Trust remains the major barrier between Clinton and the White House. Clinton’s qualifications for the office she seeks are undeniable. Yet she goes into tonight in a virtual tie with the deeply flawed Republican nominee, Donald Trump, largely because her own struggles with veracity and transparency have created the perception, rooted in reality, that she is the embodiment of a calculating politician, shaving the truth when it serves her interests.

That image wasn’t helped when it was revealed at the start of the convention that the Democratic National Committee had conspired to sabotage the campaign of her primary opponent, Sen. Bernie Sanders. DNC Chair Debbie Wasserman Schultz was forced to step down, but then was added to the Clinton campaign team, further fueling the conspiracy theorists who dominate Sanders’ camp.

Tonight is not the stage for confessions and apologies. But Clinton must be aware that many Americans don’t trust her. And she must move them past their concerns if she hopes to win in November.

The convention has built to this point. On Tuesday, Bill Clinton delivered a stirring love letter to his wife. It was the former president at his charming best, though viewers could not have missed the irony of such a gushy tribute given what they know about the Clinton marriage. He was the last in a line of speakers who sought to make Hillary Clinton more approachable.

Wednesday, Vice President Joe Biden and President Barack Obama made the case for Clinton’s competency and ability to step right into the Oval Office. And her running mate, Tim Kaine, provided a rare glimpse at a centrist in this campaign.

Tonight, Mrs. Clinton will be speaking to two audiences: the Democratic partisans inside the Wells Fargo Center, and the broader electorate watching on television. They are not necessarily looking for the same thing.

Democrats have coddled and cajoled Bernie Sanders supporters all week to move them away from their delusions and into line behind Clinton, and with mixed results. The effort to appease the Berners has prompted Clinton to embrace many of the pet causes of the Vermont senator.

But the nation as a whole is not nearly as liberal as Clinton has become in seeking the nomination. Moderates and Independents remain largely uncommitted in this election precisely because neither party is speaking to their concerns.

“They are the least motivated voters so far,” says Richard Czuba of the Glengarriff Group, the Detroit News pollster.

This convention has appealed to every possible identity and grievance group imaginable, but has had little to say to middle America. Biden Wednesday urged Democrats to start talking to white, blue collar males who are bailing out of the party. Clinton should speak to them tonight.

She has to reconcile her professed concern with their condition with the impact of her energy and environmental policies on their jobs.

Last week, Republicans made public safety and national security top priorities of their convention in Cleveland. Democrats have brushed past those issues for the most part. But voters are worried and fearful. Clinton must offer a defense of the decision making of the administration she served and which failed to recognize and counter the rising threat from ISIS.

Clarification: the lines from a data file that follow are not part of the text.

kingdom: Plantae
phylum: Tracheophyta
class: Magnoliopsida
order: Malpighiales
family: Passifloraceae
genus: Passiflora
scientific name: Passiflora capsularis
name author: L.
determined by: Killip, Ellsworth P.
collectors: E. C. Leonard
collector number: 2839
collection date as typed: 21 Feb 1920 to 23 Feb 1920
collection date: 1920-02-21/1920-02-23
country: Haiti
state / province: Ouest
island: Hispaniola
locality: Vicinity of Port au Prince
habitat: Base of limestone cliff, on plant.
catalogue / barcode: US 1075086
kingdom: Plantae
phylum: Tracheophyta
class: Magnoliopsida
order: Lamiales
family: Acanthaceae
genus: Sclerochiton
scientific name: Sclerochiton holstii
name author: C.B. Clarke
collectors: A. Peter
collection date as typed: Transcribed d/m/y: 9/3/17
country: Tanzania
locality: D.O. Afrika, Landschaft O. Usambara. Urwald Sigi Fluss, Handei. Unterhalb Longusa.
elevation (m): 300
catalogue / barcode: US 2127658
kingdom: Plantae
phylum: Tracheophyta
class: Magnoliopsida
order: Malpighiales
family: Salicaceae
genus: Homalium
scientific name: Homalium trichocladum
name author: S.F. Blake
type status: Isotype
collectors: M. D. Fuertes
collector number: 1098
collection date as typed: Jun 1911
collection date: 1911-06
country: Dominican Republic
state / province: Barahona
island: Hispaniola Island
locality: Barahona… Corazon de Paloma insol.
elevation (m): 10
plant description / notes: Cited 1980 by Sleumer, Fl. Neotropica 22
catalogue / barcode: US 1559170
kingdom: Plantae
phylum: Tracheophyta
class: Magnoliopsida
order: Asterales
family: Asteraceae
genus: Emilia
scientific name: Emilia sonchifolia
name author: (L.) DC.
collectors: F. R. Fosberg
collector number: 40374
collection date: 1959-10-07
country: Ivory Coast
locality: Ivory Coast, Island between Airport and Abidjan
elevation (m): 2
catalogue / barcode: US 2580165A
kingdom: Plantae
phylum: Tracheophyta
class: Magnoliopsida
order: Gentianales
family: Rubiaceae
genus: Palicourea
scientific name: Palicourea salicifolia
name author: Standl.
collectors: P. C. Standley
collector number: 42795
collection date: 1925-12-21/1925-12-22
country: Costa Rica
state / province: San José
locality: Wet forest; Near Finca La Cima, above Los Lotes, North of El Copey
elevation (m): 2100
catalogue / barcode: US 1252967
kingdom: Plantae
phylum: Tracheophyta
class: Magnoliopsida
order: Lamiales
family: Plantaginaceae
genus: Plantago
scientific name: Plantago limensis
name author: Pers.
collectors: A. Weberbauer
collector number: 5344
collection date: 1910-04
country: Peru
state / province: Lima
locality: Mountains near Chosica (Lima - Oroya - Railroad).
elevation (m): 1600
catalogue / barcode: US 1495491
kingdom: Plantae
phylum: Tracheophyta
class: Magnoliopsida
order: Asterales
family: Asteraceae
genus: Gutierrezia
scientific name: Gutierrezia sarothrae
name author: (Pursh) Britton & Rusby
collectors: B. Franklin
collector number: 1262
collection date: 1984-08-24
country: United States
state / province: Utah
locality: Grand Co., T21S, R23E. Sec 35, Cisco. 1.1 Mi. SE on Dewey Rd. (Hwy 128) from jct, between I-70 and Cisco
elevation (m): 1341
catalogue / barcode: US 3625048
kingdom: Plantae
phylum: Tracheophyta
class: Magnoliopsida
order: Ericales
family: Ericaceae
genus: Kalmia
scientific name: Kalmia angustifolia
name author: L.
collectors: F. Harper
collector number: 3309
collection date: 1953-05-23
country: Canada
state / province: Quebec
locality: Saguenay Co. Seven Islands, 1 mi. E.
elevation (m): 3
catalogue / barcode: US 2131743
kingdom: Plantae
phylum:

Again, she must craft a message for the middle. That makes it harder to assuage the Sanders socialists, but it is what it will take to win this election.

Every convention acceptance speech includes a lusty demonization of the opponent, and Clinton’s will as well. But she would be smart not to try to match the stridency and anger of Trump’s speech a week ago. It was unattractive then and it would be tonight. Voters are looking for a leader to heal their divides, not rip them further apart.

Clinton has struggled to define herself in this campaign. Tonight she has her chance.